An AFP news article yesterday talked about the row that has resulted from an ad in the Washington, D.C. subway system that says:
Barack Obama wants politicians and bureaucrats to control America's entire medical system. Go to hell, Barack.
The ad is promoting a film, Sick and Sicker: When Government Becomes Your Doctor, a documentary warning us about adopting a Canadian-style health care system. A little poking on my part failed to uncover who produced and funded the film but I find I'm suspicious of their motives.
Quite apart from the ad line's dubious--at best--claim, it's disgraceful that this has become the tenor of our public discussion.
Even more astounding to me than the tone of this subway ad is what the undeclared entity is incensed at: the Democratic-led, and Obama-sanctioned, push to get health care coverage for all Americans! For this he is told to "go to hell." I might expect this reaction if he were, say, taking folks' health care away (or maybe depriving people of their legal rights or spying on them without a warrant or kidnapping people in foreign countries and flying them to another country for "interrogation" or things of this sort), but for trying to get them health care? How does this goal raise such a murderous rage? How does the plan Obama proposed--which closely mirrors Republican proposals from the recent past--become so odious that people bubble over with hatred for the man?
Or is it a question of hatred first, rationale second?
I honestly don't know enough about our byzantine health care system to advocate very strongly for anything. But I'd argue that people are pissed and at rope's end because millions of dollars are being spent telling them they should be. They're being told this generally by the right wing media and on this topic I would not be surprised to find a money trail back to the health insurance lobby in Washington. Matt Taibbi has written that the real flaw of Obamacare is that it doesn't tackle the basic systemic problems in our health care system. It's basically a blank check to insurance companies--which are most of what's wrong with our system. Obamacare basically places no strictures on insurance companies to control costs--no allowing of foreign pharmaceuticals, no standardization of paperwork, no single-payer provisions. All these things guarantee continued huge profits for these insurance companies and higher costs for consumers. And I think more and more people are aware of this, which is why there is such a furious campaign being waged to convince us that government involvement in health care is deadly (despite the examples of Medicare and Medicaid) and to label Obama's efforts as satanic and un-American.
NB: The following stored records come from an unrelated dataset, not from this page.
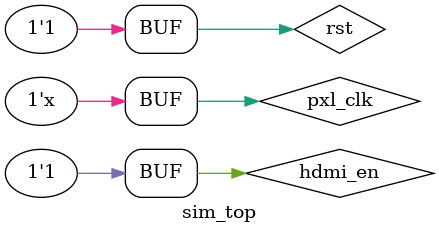
<source format=sv>
`timescale 1ps / 1ps
module sim_top();

logic pxl_clk;
logic rst;
logic hdmi_en;

always #1 pxl_clk = ~pxl_clk;

initial begin
    pxl_clk <= 1'd0;
    rst <= 1'd0;
    hdmi_en <= 1'd0;
#4
    rst <= 1'd1;
#4
    hdmi_en <= 1'd1;
end

logic O_de;

my_testpattern my_testpattern0(
    .I_pxl_clk   (pxl_clk            ),//pixel clock
    .I_rst_n     (rst                ),//low active 
    .I_en        (hdmi_en               ),             //800x600    //1024x768   //1280x720    
    .I_h_total   (12'd1200           ),//hor total time  // 12'd1056  // 12'd1344  // 12'd1650  
    .I_h_sync    (12'd10             ),//hor sync time   // 12'd128   // 12'd136   // 12'd40    
    .I_h_bporch  (12'd16             ),//hor back porch  // 12'd88    // 12'd160   // 12'd220   
    .I_h_res     (12'd1024           ),//hor resolution  // 12'd800   // 12'd1024  // 12'd1280  
    .I_v_total   (12'd806            ),//ver total time  // 12'd628   // 12'd806   // 12'd750    
    .I_v_sync    (12'd6              ),//ver sync time   // 12'd4     // 12'd6     // 12'd5     
    .I_v_bporch  (12'd29             ),//ver back porch  // 12'd23    // 12'd29    // 12'd20    
    .I_v_res     (12'd768            ),//ver resolution  // 12'd600   // 12'd768   // 12'd720  
    .O_busy      (busy               ),
    .O_de        (O_de               ),   
    .O_hs        (O_hs               ),//������
    .O_vs        (O_vs               ) 
);


MJPEG_Encoder_Top MJPEG_Encoder0(
    .clk        (pxl_clk                ), //input clk
    .rstn       (rst                    ), //input rstn
    .DE         (O_de               ), //input DE
    .data_in    (24'd0          ), //input [23:0] data_in
    .img_out    (         ), //output [7:0] img_out
    .img_valid  (             ), //output img_valid
    .img_done   (             ) //output img_done
);

endmodule


</source>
But Jesus, what a depressing outcome. The aforementioned article on Yahoo News has, as of this writing, garnered 9,000 comments, many of them really shocking in their extremity and hatred. Obama's Kenyan heritage and Muslim-sympathies (!) are constantly being trotted out, as is his Communist leaning and the unfortunate color of his skin. Is this the real America? When the ad itself tells the President of the United States to go to hell for working up an (admittedly flawed) plan for getting his citizens health care, maybe it's not surprising that the comments get worse from there.
But why? What does this vitriol and organized hatred get us? What problems are being solved by it? What we're seeing is the direct result of a couple decades of the kind of fear- and anger-based quasi-news coverage specialized in by Fox News. The comments for this news article contain plenty of left-wing snark and anger as well--which doesn't help anything. But I'd argue there is no organized leftist machinery manufacturing hate in the way that Rush Limbaugh and Fox News and Glenn Beck and Ann Coulter are making a full-time job of it--not even close. (The ad might have said--and with more justice, I'd say--"Insurance companies want to control the entire American health care system... Go to hell, insurance companies.") And this news story tells us what to expect when fear and anger take the place of "the better angels of our nature."
2 comments:
Who makes the decision to allow these ads to be ran where it was? What kind of uproar would there have been if an ad had run during Bush's presidency saying, "Go to hell, Bush"?
And your closing sentence of your post pretty much sums up where we are. It's not even about policy, or governance, or compromise or good ideas any more. It's about the rich and entrenched maintaining the status quo.
The funny thing is, I could see an ad that says "President Obama wants to commit us to a war against a sovereign nation that has not laid a finger on us. Go to hell, Barack." I would still think it uncivilized, but I would understand the passion against something so monumental. But health care? I don't condone the incivility in any case; but health care?
This is not about sound arguments. It's about a smear campaign with big money behind it.